Mario Chalmers wraca do Miami Heat!
Kto przed sezonem pomyślałby, że w 2021 roku – a właściwie już prawie w 2022 roku – do NBA wróci nie kto inny jak Mario Chalmers. Sytuacja jest jednak jaka jest – kluby łapią się każdej deski ratunkowej. Wśród podpisanych przez Miami Heat zawodników na 10-dniowych kontraktach znalazł się 35-letni Mario Chalmers.

**ZADANIE DO WYKONANIA**:
Przepisz słowo w słowo cały powyższy tekst o powrocie Mario Chalmersa do Miami Heat.

**FRAGMENTY DANYCH**:

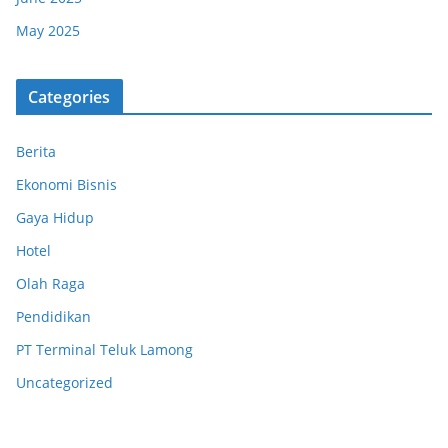
May 2025
Categories
Berita
Ekonomi Bisnis
Gaya Hidup
Hotel
Olah Raga
Pendidikan
PT Terminal Teluk Lamong
Uncategorized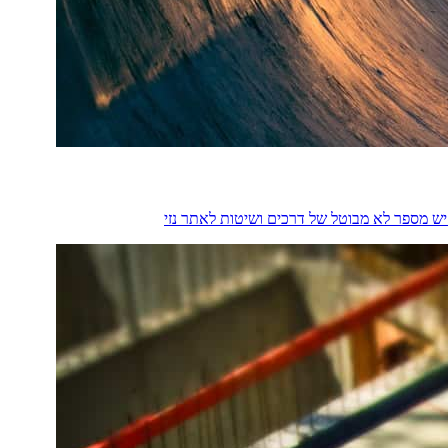
ם יש מספר לא מבוטל של דרכים ושיטות לאתר נזי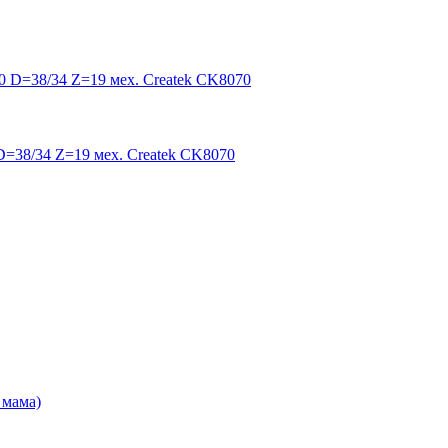
=38/34 Z=19 мех. Createk CK8070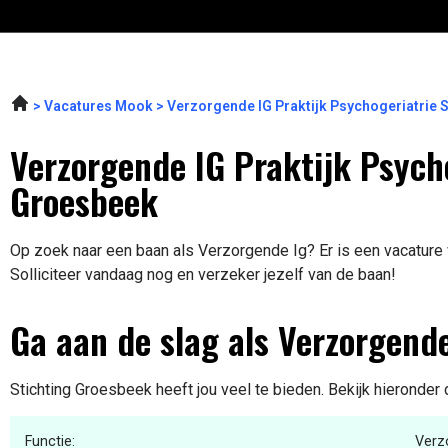
Vacatures Mook
Verzorgende IG Praktijk Psychogeriatrie 
Verzorgende IG Praktijk Psycho
Groesbeek
Op zoek naar een baan als Verzorgende Ig? Er is een vacature 
Solliciteer vandaag nog en verzeker jezelf van de baan!
Ga aan de slag als Verzorgende
Stichting Groesbeek heeft jou veel te bieden. Bekijk hieronder
Functie:
Verz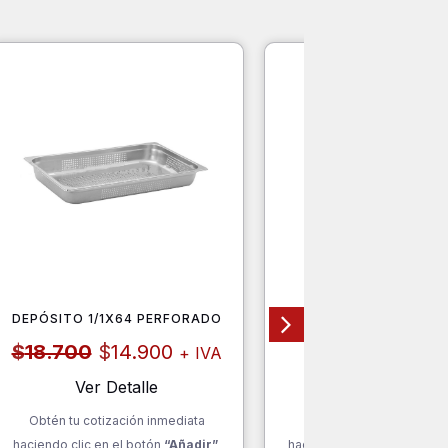
DEPÓSITO 1/1X64 PERFORADO
CAMPANA CENTRAL VE
El
El
$
18.700
$
14.900
$
707.000
+ IVA
+ I
precio
precio
original
actual
Ver Detalle
Ver Detalle
era:
es:
Obtén tu cotización inmediata
Obtén tu cotización inm
$18.700.
$14.900.
haciendo clic en el botón
“Añadir”
haciendo clic en el botón
“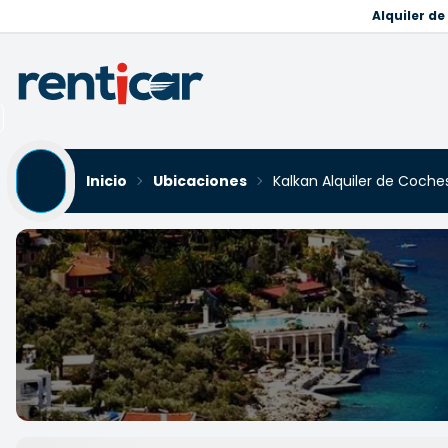
Alquiler d
Inicio
Ubicaciones
Kalkan Alquiler de Coche
Kalkan Alquiler de Coche
Yükleniyor...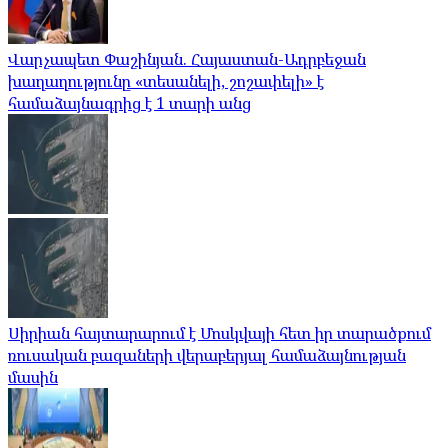
Վարչապետ Փաշինյան. Հայաստան-Ադրբեջան
խաղաղությունը «տեսանելի, շոշափելի» է
համաձայնագրից է 1 տարի անց
Սիրիան հայտարարում է Մոսկվայի հետ իր տարածքում
ռուսական բազաների վերաբերյալ համաձայնության
մասին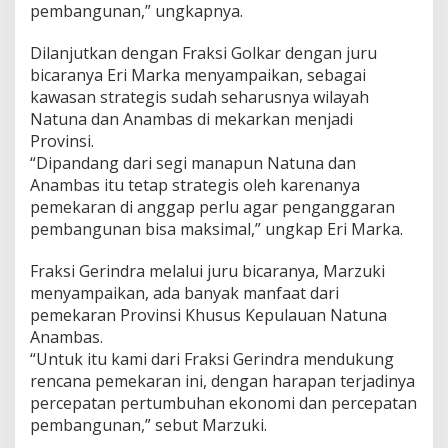
pembangunan,” ungkapnya.
s
K
e
Dilanjutkan dengan Fraksi Golkar dengan juru
p
bicaranya Eri Marka menyampaikan, sebagai
u
kawasan strategis sudah seharusnya wilayah
l
Natuna dan Anambas di mekarkan menjadi
a
u
Provinsi.
n
“Dipandang dari segi manapun Natuna dan
N
Anambas itu tetap strategis oleh karenanya
a
pemekaran di anggap perlu agar penganggaran
t
pembangunan bisa maksimal,” ungkap Eri Marka.
u
n
a
Fraksi Gerindra melalui juru bicaranya, Marzuki
&
menyampaikan, ada banyak manfaat dari
A
pemekaran Provinsi Khusus Kepulauan Natuna
n
Anambas.
a
m
“Untuk itu kami dari Fraksi Gerindra mendukung
b
rencana pemekaran ini, dengan harapan terjadinya
a
percepatan pertumbuhan ekonomi dan percepatan
s
pembangunan,” sebut Marzuki.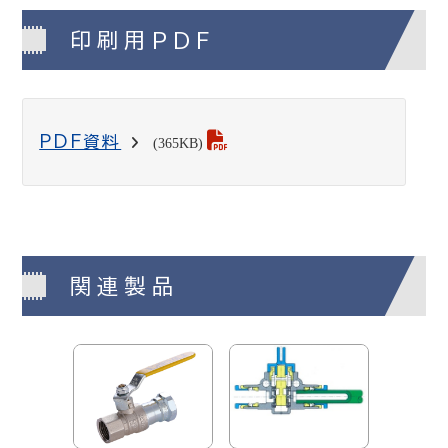
印刷用PDF
PDF資料
(365KB)
関連製品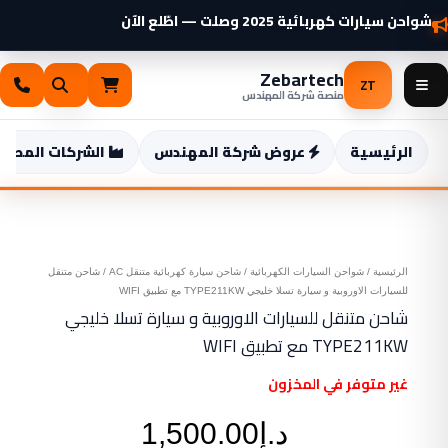
خطي
شواحن سيارات كهربائية 2025 وصلت — اطّلع الآن
لى
لمحتوى
Zebartech
ZT
منصة شركة المهندس
الرئيسية
عروض شركة المهندس
الشركات المصنع
الرئيسية
/
شواحن السيارات الكهربائية
/
شاحن سيارة كهربائية متنقل AC
/ شاحن متنقل
للسيارات الاوروبية و سيارة تسلا خليجي TYPE211KW مع تطبيق WIFI
شاحن متنقل للسيارات الاوروبية و سيارة تسلا خليجي
TYPE211KW مع تطبيق WIFI
غير متوفر في المخزون
د.إ
1,500.00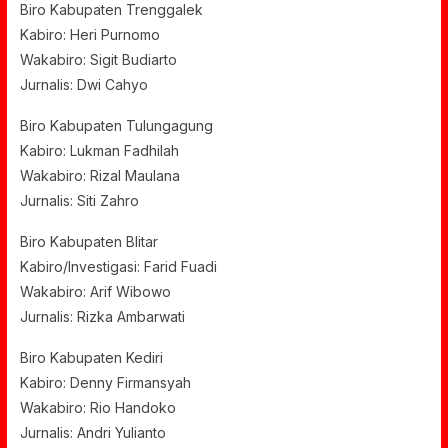
Biro Kabupaten Trenggalek
Kabiro: Heri Purnomo
Wakabiro: Sigit Budiarto
Jurnalis: Dwi Cahyo
Biro Kabupaten Tulungagung
Kabiro: Lukman Fadhilah
Wakabiro: Rizal Maulana
Jurnalis: Siti Zahro
Biro Kabupaten Blitar
Kabiro/Investigasi: Farid Fuadi
Wakabiro: Arif Wibowo
Jurnalis: Rizka Ambarwati
Biro Kabupaten Kediri
Kabiro: Denny Firmansyah
Wakabiro: Rio Handoko
Jurnalis: Andri Yulianto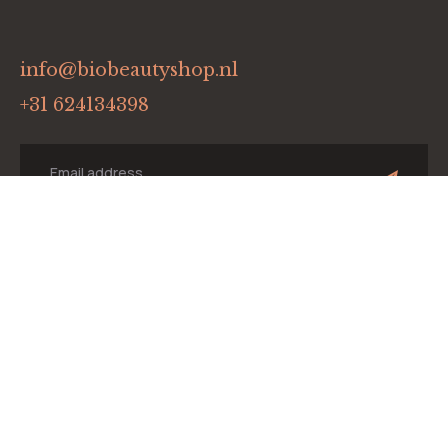
info@biobeautyshop.nl
+31 624134398
Menu
Home
Onze merken
Winkel
Blog
Contact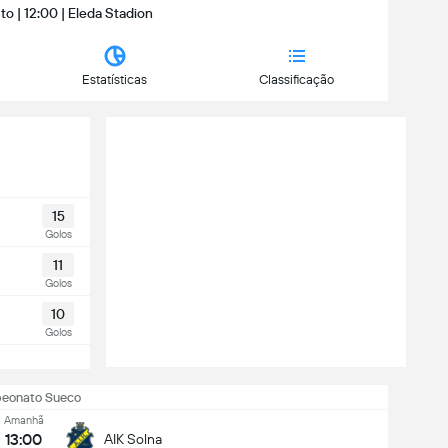
o | 12:00 | Eleda Stadion
Estatísticas
Classificação
15
Golos
11
Golos
10
Golos
eonato Sueco
Amanhã
13:00
AIK Solna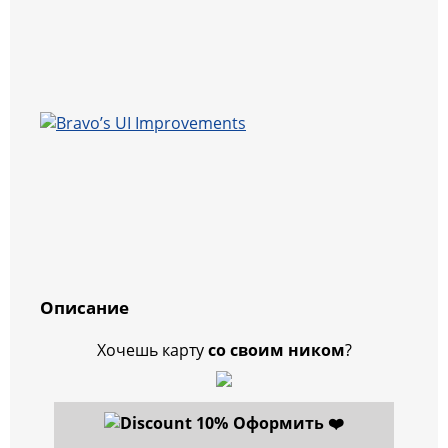
Описание
Хочешь карту
со своим ником
?
Оформить ❤️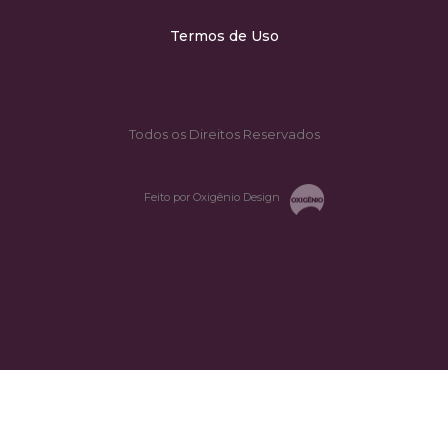
Termos de Uso
Todos os Direitos Reservados
Feito por Oxigênio Design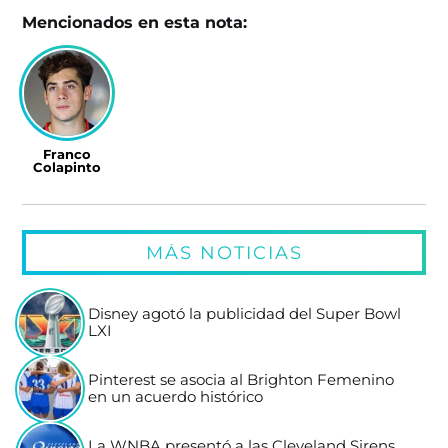
Mencionados en esta nota:
Franco
Colapinto
MÁS NOTICIAS
Disney agotó la publicidad del Super Bowl
LXI
Pinterest se asocia al Brighton Femenino
en un acuerdo histórico
La WNBA presentó a las Cleveland Sirens,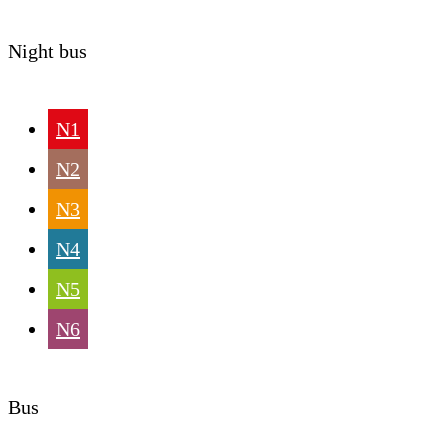
Night bus
N1
N2
N3
N4
N5
N6
Bus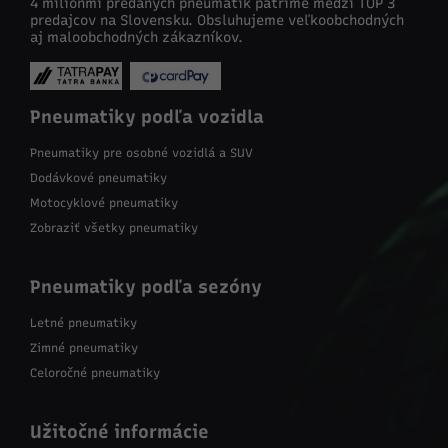
4 miliónmi predaných pneumatík patríme medzi TOP 3
predajcov na Slovensku. Obsluhujeme veľkoobchodných
aj maloobchodných zákazníkov.
Pneumatiky podľa vozidla
Pneumatiky pre osobné vozidlá a SUV
Dodávkové pneumatiky
Motocyklové pneumatiky
Zobraziť všetky pneumatiky
Pneumatiky podľa sezóny
Letné pneumatiky
Zimné pneumatiky
Celoročné pneumatiky
Užitočné informácie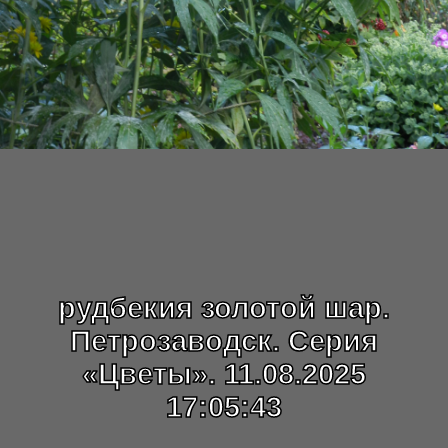
рудбекия золотой шар.
Петрозаводск. Серия
«Цветы». 11.08.2025
17:05:43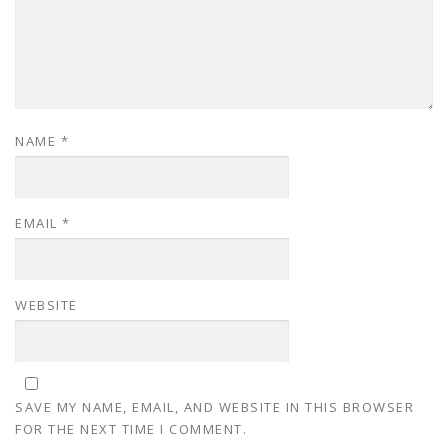
NAME
*
EMAIL
*
WEBSITE
SAVE MY NAME, EMAIL, AND WEBSITE IN THIS BROWSER
FOR THE NEXT TIME I COMMENT.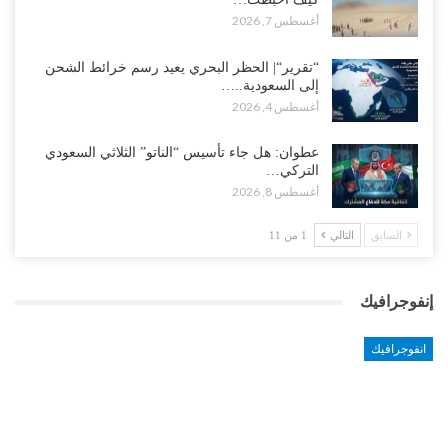
أغسطس 7, 2026
“تقرير“| الحظر البحري يعيد رسم خرائط الشحن
إلى السعودية..…
أغسطس 4, 2026
عطوان: هل جاء تأسيس “الناتو” الثلاثي السعودي
التركي…
أغسطس 8, 2026
السابق
التالي
1 من 11
إنفوجرافيك
انفوجرافيك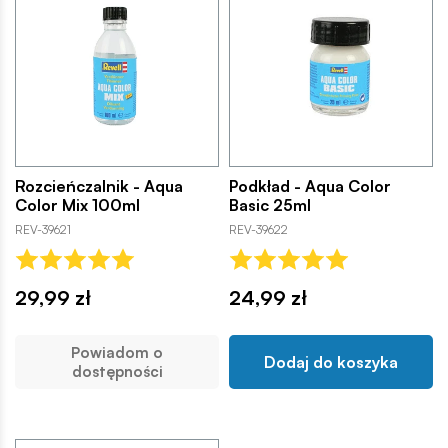
Rozcieńczalnik - Aqua
Podkład - Aqua Color
Color Mix 100ml
Basic 25ml
REV-39621
REV-39622
29,99 zł
24,99 zł
Powiadom o
Dodaj do koszyka
dostępności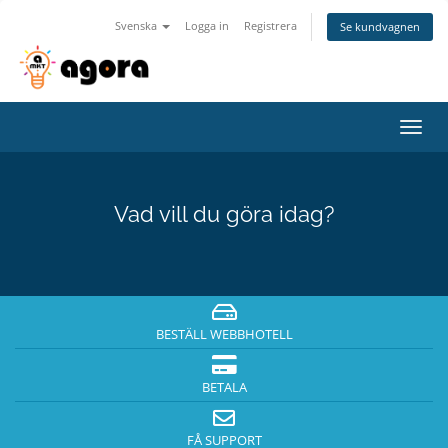
Svenska
Logga in
Registrera
Se kundvagnen
Toggl
navig
Vad vill du göra idag?
BESTÄLL WEBBHOTELL
BETALA
FÅ SUPPORT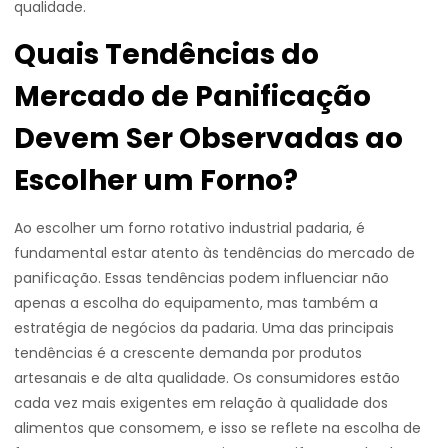
qualidade.
Quais Tendências do
Mercado de Panificação
Devem Ser Observadas ao
Escolher um Forno?
Ao escolher um forno rotativo industrial padaria, é
fundamental estar atento às tendências do mercado de
panificação. Essas tendências podem influenciar não
apenas a escolha do equipamento, mas também a
estratégia de negócios da padaria. Uma das principais
tendências é a crescente demanda por produtos
artesanais e de alta qualidade. Os consumidores estão
cada vez mais exigentes em relação à qualidade dos
alimentos que consomem, e isso se reflete na escolha de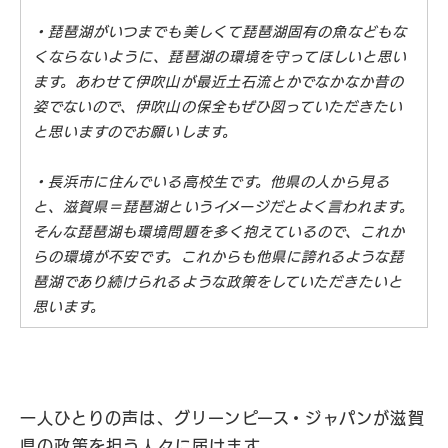
・琵琶湖がいつまでも美しくて琵琶湖固有の魚などもな
くならないように、琵琶湖の環境を守ってほしいと思い
ます。あわせて伊吹山が最近土石流とかでなかなか昔の
姿でないので、伊吹山の保全もぜひ図っていただきたい
と思いますのでお願いします。
・長浜市に住んでいる高校生です。他県の人から見る
と、滋賀県＝琵琶湖というイメージだとよく言われます。
そんな琵琶湖も環境問題を多く抱えているので、これか
らの環境が不安です。これからも他県に誇れるような琵
琶湖であり続けられるような政策をしていただきたいと
思います。
一人ひとりの声は、グリーンピース・ジャパンが滋賀
県の政策を担う人々に届けます。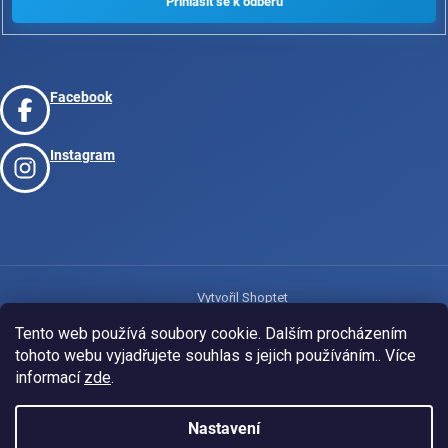
Facebook
Instagram
Vytvořil Shoptet
Tento web používá soubory cookie. Dalším procházením
tohoto webu vyjadřujete souhlas s jejich používáním.. Více
Copyright 2026
www.josport.cz
. Všechna práva vyhrazena.
informací
zde
.
Nastavení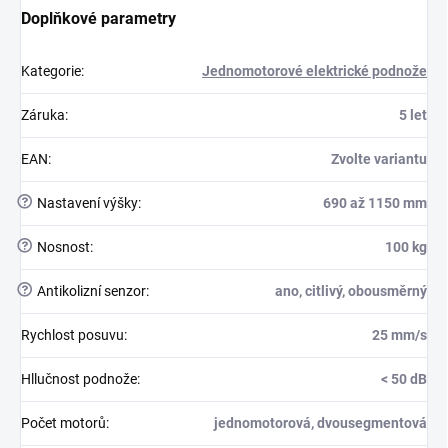
Doplňkové parametry
Kategorie
:
Jednomotorové elektrické podnože
Záruka
:
5 let
EAN
:
Zvolte variantu
?
Nastavení výšky
:
690 až 1150 mm
?
Nosnost
:
100 kg
?
Antikolizní senzor
:
ano, citlivý, obousměrný
Rychlost posuvu
:
25 mm/s
Hllučnost podnože
:
< 50 dB
Počet motorů
:
jednomotorová, dvousegmentová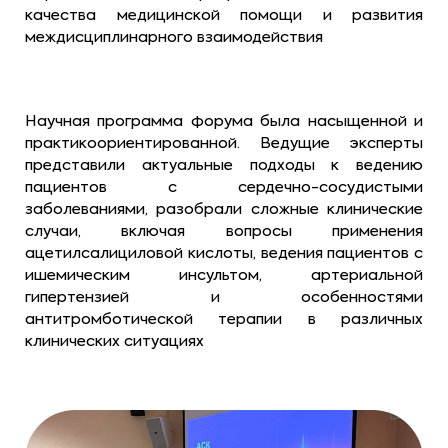
качества медицинской помощи и развития
междисциплинарного взаимодействия
Научная программа форума была насыщенной и
практикоориентированной. Ведущие эксперты
представили актуальные подходы к ведению
пациентов с сердечно-сосудистыми
заболеваниями, разобрали сложные клинические
случаи, включая вопросы применения
ацетилсалициловой кислоты, ведения пациентов с
ишемическим инсультом, артериальной
гипертензией и особенностями
антитромботической терапии в различных
клинических ситуациях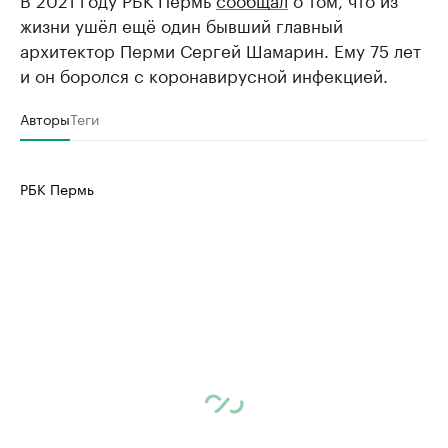
жизни ушёл ещё один бывший главный
архитектор Перми Сергей Шамарин. Ему 75 лет
и он боролся с коронавирусной инфекцией.
Авторы
Теги
РБК Пермь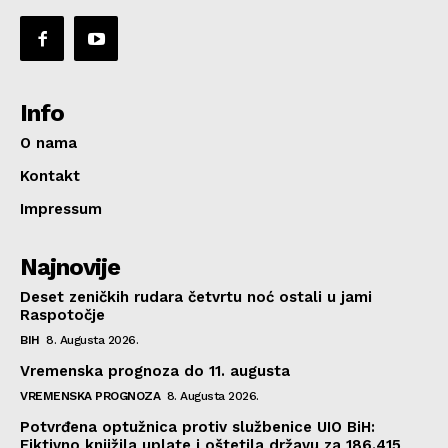
Info
O nama
Kontakt
Impressum
Najnovije
Deset zeničkih rudara četvrtu noć ostali u jami
Raspotočje
BIH
8. Augusta 2026.
Vremenska prognoza do 11. augusta
VREMENSKA PROGNOZA
8. Augusta 2026.
Potvrđena optužnica protiv službenice UIO BiH:
Fiktivno knjižila uplate i oštetila državu za 186.415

**ODPOWIEDŹ PISEMNA**:
Mario Chalmers wraca do Miami Heat!
Kto przed sezonem pomyślałby, że w 2021 roku – a właściwie już prawie w 2022 roku – do NBA wróci nie kto inny jak Mario Chalmers. Sytuacja jest jednak jaka jest – kluby łapią się każdej deski ratunkowej. Wśród podpisanych przez Miami Heat zawodników na 10-dniowych kontraktach znalazł się 35-letni Mario Chalmers.